[Problems and tasks]:
1/ In the liberalism quotations, which writer calls a liberal "a power worshipper without the power"?
2/ Reproduce word for word the stretch of the liberalism quotations that opens with "-Edward Abbey" and ends with "on his bookshelf….".

SCHOLAR ISLAND |
LIBERALISM
"The Liberal still thinks in terms of political differences which can be settled by negotiation, and of religious differences which have ceased to matter; he assumed further that the cultural conflict is one which can, like political conflict, be resolved by tolerance. But the cultural conflict is the religious conflict on the deepest level: it is one whole pattern of life against another.,'
T. S. Eliot '46
"The believing mind reaches its perihelion in the so-called Liberals. They believe in each and every quack who sets up his booth on the fair-grounds, including the Communists. The Communists have some talents too, but they always fall short of believing in the Liberals."
H.L. Mencken
"Liberalism....is the supreme form of generosity; it is the right which the majority concedes to minorities and hence it is the noblest cry that has ever resounded in this planet."
-Jose Ortega Y Gasset
"I mean the cool rational liberal approach-the balancing of argument and fact, the reasoned and qualified and documented statement, the honest suspension of judgment in case of insufficient, contrary, contradictory or doubtful evidence; the empirical investigation guided by strategic hypothesis and theory. And above all, by that which is supposed to be the essence of the philosophic temperament (why, I don't know; the history of philosophy illuminates the conspicuous absence of the "philosophical attitude" in professional philosophers)-detachment, disinterest and serenity-wisdom seasoned with humor and irony."
-Edward Abbey
"Liberal- a power worshipper without the power."
-George Orwell
"Liberalism is enjoying a rebirth in China’s intellectual circles….Even the prime minister of China has (Friedrich) Hayek’s works on his bookshelf….
The old ideology has failed, and the attendant "right to rule" has lost almost all of its "true believers". Some observers may wonder how liberalism will be able to sprout and grow in Red China. The answer lies in the market economy or, as Adam Smith called it, "The system of natural liberty."

[Stored data]:
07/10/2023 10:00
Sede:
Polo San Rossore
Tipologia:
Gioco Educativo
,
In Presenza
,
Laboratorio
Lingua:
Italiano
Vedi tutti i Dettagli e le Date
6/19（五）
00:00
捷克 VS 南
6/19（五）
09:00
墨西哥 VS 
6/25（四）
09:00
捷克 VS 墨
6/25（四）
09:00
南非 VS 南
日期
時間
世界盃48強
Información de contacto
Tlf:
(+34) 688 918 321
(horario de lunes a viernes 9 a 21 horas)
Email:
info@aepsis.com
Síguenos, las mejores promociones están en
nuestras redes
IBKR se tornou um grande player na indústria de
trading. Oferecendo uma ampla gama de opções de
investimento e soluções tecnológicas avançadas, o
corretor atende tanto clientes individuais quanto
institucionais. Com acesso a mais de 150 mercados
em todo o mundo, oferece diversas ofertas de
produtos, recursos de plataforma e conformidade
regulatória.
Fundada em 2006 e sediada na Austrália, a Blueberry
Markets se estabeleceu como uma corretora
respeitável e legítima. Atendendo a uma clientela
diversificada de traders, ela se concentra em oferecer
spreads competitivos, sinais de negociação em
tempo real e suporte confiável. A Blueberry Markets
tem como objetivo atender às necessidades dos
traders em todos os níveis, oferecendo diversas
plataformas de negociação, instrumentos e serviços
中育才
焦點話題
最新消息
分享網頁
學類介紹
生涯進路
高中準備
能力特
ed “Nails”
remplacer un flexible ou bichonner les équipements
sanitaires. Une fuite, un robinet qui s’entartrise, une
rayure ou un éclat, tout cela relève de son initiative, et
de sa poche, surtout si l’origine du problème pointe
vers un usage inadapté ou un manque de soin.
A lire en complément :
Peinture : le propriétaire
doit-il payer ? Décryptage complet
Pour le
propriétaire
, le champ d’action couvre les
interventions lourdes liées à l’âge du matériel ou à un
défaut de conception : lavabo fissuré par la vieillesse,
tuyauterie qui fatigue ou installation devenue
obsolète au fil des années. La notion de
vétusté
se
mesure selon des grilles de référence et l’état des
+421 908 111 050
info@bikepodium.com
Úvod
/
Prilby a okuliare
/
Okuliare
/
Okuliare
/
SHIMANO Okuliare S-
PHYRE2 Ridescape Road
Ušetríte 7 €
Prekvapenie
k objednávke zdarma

[Answers below]:
1/ George Orwell

2/
-Edward Abbey
"Liberal- a power worshipper without the power."
-George Orwell
"Liberalism is enjoying a rebirth in China’s intellectual circles….Even the prime minister of China has (Friedrich) Hayek’s works on his bookshelf….